Arnold’s Wuthering Heights features a mostly drab and dark color palette. But do not write the film off as simply wallowing in the dreary. Giant potions of bright whites often break up the imagery. There are also occasional splashes of dark versions of red, blue and green, which infuse scenes for an always exciting range that maintains a consistent, almost spectral atmosphere of a time long gone.
Finally, Arnold also tempers the melodrama by skipping on a musical score. The brilliantly recorded sound of breath, wind, voices heard through walls and the all-bass, but barely audible heartbeat, offers more keen sonic ambiance than one can hope for with such a film. To top it off, the dialogue remains spare. When Cathy says “I am Heathcliff,” the words impregnate the film with so much more than a simple tale of love and revenge. This is man’s existential struggle made manifest by two primal beings.
So what about the story, you may ask. All these elements come together to create something beyond a story, actually. The dynamic relationship between Cathy and a Heathcliff is there. The fact that the Heathcliff role is played by a black boy and later a black man (James Howson playing suppressed but dignified) might bother those seeking another traditional adaptation (what a dull notion). This casting in fact only highlights Heathcliff’s otherness in the Earnshaw household. When the boy is mistreated by Cathy’s older brother Hindley (Lee Shaw manifesting brooding menace) and Cathy can never do a thing, despite her attempts to fight back and scream, it only highlights the helpless state these two young people are in. Adding a further dose is how humans often treat animals. The animal-loving squeamish should be fairly warned: animal torture and death arises more than once in the film. However, it provides an important extension of the story’s primal quality.

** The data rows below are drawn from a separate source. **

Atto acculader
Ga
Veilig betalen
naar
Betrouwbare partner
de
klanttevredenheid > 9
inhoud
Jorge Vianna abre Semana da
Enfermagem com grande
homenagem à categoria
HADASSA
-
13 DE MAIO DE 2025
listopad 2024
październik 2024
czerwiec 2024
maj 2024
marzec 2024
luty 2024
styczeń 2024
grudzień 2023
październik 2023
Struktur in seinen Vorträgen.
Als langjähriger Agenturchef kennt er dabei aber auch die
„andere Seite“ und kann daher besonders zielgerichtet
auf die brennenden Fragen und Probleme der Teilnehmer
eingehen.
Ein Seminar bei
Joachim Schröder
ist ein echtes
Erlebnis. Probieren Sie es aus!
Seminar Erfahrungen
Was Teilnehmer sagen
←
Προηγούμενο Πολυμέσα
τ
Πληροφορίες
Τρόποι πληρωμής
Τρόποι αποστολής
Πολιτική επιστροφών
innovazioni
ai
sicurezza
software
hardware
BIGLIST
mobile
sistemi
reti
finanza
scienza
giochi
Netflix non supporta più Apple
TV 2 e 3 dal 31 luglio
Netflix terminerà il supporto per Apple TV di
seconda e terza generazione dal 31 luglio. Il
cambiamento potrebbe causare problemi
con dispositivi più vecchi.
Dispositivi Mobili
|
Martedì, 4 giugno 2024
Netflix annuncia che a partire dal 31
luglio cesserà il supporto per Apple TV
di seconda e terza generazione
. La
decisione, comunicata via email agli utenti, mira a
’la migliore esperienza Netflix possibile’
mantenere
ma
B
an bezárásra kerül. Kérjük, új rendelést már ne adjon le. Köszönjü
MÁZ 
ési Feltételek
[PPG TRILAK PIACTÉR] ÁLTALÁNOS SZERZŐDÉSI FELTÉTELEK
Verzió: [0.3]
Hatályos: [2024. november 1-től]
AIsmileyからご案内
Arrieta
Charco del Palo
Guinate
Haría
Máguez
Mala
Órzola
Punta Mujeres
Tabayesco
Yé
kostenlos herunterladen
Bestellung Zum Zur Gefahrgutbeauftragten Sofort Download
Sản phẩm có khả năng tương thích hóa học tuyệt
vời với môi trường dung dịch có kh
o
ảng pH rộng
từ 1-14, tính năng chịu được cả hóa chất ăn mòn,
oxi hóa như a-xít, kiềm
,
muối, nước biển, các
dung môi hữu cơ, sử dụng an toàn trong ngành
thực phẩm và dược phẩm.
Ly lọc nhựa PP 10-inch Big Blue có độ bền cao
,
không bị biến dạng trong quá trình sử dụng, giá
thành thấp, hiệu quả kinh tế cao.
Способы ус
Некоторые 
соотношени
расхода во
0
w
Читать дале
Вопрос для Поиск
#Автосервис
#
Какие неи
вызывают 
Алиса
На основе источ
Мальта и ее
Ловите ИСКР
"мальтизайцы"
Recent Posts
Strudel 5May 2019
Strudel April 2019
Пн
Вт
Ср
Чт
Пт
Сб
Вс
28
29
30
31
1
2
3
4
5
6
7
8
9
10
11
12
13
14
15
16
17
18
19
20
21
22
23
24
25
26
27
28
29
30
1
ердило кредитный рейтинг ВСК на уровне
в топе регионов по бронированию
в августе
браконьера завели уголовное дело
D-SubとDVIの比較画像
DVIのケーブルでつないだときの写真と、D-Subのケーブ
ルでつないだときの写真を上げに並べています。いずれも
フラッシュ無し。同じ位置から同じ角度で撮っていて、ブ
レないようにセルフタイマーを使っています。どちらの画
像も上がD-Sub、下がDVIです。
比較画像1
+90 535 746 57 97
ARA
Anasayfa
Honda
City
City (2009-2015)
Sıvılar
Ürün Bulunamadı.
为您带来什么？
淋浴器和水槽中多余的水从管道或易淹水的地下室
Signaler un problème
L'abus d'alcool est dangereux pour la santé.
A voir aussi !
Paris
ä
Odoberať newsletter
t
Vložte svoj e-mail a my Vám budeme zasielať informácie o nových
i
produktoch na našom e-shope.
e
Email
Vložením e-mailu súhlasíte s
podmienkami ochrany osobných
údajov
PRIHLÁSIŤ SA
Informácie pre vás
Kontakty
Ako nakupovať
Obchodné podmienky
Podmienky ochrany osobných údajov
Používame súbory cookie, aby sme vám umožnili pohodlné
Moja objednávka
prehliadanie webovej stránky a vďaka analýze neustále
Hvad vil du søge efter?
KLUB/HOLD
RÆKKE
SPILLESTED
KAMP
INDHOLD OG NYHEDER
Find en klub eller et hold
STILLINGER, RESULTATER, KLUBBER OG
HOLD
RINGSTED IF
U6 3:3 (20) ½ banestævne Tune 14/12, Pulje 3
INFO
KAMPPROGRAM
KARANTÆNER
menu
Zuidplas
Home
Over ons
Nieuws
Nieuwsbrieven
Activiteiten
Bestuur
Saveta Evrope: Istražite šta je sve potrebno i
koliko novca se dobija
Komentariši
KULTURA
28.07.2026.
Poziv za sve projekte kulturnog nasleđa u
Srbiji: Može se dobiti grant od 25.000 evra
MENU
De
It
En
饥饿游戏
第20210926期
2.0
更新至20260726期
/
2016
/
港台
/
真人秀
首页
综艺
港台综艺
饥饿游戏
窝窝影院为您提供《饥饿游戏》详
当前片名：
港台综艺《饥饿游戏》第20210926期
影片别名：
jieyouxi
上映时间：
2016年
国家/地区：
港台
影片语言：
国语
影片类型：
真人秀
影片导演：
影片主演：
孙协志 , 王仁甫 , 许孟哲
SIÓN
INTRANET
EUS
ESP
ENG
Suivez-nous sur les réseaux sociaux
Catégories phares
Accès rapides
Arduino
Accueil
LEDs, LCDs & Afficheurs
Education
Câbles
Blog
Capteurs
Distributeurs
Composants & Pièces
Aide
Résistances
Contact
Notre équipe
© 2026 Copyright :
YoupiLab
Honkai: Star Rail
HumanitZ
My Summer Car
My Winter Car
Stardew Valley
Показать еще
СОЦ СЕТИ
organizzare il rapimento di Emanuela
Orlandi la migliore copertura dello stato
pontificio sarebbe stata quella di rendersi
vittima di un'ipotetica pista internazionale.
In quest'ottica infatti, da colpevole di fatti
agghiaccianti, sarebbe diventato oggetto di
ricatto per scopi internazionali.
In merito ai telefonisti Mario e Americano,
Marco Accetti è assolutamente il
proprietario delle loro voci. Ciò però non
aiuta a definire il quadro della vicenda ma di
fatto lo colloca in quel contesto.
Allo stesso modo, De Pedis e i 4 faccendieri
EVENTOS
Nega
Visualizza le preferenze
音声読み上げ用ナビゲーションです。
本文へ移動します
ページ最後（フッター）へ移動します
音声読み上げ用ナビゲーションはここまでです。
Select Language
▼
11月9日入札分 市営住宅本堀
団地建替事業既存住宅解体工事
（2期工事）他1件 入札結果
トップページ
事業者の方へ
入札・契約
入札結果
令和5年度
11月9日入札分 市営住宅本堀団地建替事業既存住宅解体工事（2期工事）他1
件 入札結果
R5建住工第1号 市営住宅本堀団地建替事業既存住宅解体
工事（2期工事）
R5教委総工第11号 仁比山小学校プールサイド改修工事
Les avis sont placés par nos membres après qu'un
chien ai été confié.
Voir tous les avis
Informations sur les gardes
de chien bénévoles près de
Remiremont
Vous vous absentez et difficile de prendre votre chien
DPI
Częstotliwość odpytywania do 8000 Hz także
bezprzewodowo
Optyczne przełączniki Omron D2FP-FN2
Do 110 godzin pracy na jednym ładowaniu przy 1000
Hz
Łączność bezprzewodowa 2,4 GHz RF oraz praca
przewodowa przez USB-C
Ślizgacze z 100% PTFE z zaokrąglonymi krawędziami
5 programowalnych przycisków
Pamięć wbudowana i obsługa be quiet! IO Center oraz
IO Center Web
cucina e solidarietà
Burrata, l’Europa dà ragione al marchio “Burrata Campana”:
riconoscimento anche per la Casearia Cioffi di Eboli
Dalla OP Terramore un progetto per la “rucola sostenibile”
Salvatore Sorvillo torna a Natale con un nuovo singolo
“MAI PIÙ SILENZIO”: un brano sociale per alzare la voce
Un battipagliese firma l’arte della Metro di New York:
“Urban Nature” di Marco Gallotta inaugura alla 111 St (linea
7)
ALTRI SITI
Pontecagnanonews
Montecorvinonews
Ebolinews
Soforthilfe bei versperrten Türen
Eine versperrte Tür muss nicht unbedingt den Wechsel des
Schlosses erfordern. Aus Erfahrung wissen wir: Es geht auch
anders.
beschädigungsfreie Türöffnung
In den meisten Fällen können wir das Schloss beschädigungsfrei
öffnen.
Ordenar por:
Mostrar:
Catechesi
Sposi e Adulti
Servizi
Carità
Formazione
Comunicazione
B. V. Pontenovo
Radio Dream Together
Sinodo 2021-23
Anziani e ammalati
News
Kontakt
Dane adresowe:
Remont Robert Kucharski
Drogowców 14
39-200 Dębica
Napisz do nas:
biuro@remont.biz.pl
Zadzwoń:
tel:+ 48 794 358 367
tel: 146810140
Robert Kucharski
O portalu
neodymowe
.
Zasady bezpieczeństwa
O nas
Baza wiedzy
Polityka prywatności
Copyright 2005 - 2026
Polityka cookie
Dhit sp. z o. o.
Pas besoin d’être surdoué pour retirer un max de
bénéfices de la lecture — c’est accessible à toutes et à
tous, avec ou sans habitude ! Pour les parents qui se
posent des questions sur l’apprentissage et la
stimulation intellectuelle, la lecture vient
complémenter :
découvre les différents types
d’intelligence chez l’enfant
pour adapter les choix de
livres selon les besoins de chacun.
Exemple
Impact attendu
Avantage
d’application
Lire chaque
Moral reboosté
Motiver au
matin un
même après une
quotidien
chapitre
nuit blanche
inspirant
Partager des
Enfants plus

The fact that Arnold put inexperienced actors in the major roles, besides older Cathy (minimally experienced, yet adequately ethereal Kaya Scodelario), adds to the film’s visceral quality. They may not emote to the subtle effect one might yearn for in a piece like this, but Arnold makes up for that with all that she does on a cinematic level. I return to the spare dialogue and the fact that these are beings struggling to grow up while patriarchal figures bully them with righteous, dated notions in an attempt to mold their psyches. “I am Heathcliff” is about empathy for the other. God help us if people cannot relate with that at this point in society. This film is a must for anyone looking for some soul in cinema, a la Beasts of the Southern Wild and anti-James Bond.
Wuthering Heights is not rated (mannered but intense with animal brutality) and runs 129 minutes. It is now playing in the South Florida area theatrically, at the Miami Beach Cinematheque in Miami Beach and the Cinema Paradiso in Fort Lauderdale. If you live outside of South Florida, it could very well be playing in your area now, but there are also other play dates planned nationally over the next few months. A full schedule can be found on the film’s official website, here. The Miami Beach Cinematheque invited me to a screening for the purposes of this review.